Разговор с князьями, которого Олав так боялся, почему-то так и не состоялся – скорее всего, Аскольд и Дир в своих заботах просто о нем забыли. Поход вскоре окончился, и киевское войско повернуло обратно, уходя из ромейских земель. Олав вернулся в Киев. А потом пришел Хельгер с новгородцами, убил Аскольда и Дира, и Олав начал складывать песни теперь уже для Хельгера. Прошло много времени – год или поболее, – и воспоминание о ромейском плене начало стираться из памяти Олава.

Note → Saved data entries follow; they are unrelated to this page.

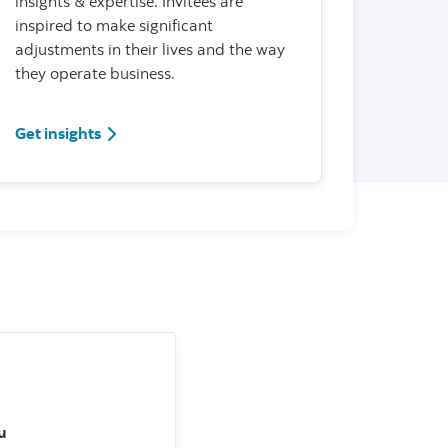
insights & expertise. Invitees are
inspired to make significant
adjustments in their lives and the way
they operate business.
Get insights
u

Но только подошел к нему однажды на улице Киева какой-то незнакомец и предложил пройти с ним для важного разговора. Так Олав узнал, что ромеи не забыли о нем, и получил первое задание – прознать, собирается ли Хельгер вести войну с хазарами на востоке или же идти на запад. Олав вначале испугался, но незнакомец вручил ему мешочек с серебром – и княжеский сказитель взял деньги. Отказаться от серебра он не мог.
С тех пор прошло почти тринадцать лет, и за эти годы Олав вполне освоился с ролью ромейского шпиона. Он вызнавал важные сведения в Вышнеграде – ромеи ему за это платили. Никто его не подозревал, свирепый Хельгер благоволил к нему. Боги улыбались Олаву: за эти годы Хельгер ни разу не воевал с византийцами. Собирал под свою руку разрозненные славянские племена от Ладоги до устья Днепра, бил хазар и венгров, но похода на Ромею не замышлял. И совесть не очень мучила Олава: ведь ромеи не были врагом Руси – во всяком случае пока, – а деньги, которые он получал за те сведения, что добывал, были хорошие. Правда, тратить их приходилось очень и очень осмотрительно, чтобы не заподозрили чего. Но Олав был осторожен.
Близ замолов собралось много народу, и Олав не сразу отыскал византийца. Грек, коренастый, плотный, широкоплечий, стоял рядом с пристанью, к которой пришвартовался его корабль и следил, как разгружают судно.
– Доброго тебе дня, господин, – сказал Олав, подойдя ближе.
– И тебе, друг мой. – Грек весьма чисто говорил по-русски. – Ты ищешь меня?
– Ты ведь прибыл из Херсонеса?
– Истинно так. Привез доброе вино, ткани, много других товаров.
– Я Олав-Скальд.
– Я знаю, кто ты. Евсевий сказал мне о тебе. Желаешь поторговать, посмотреть мои товары здесь или пойдем на корабль?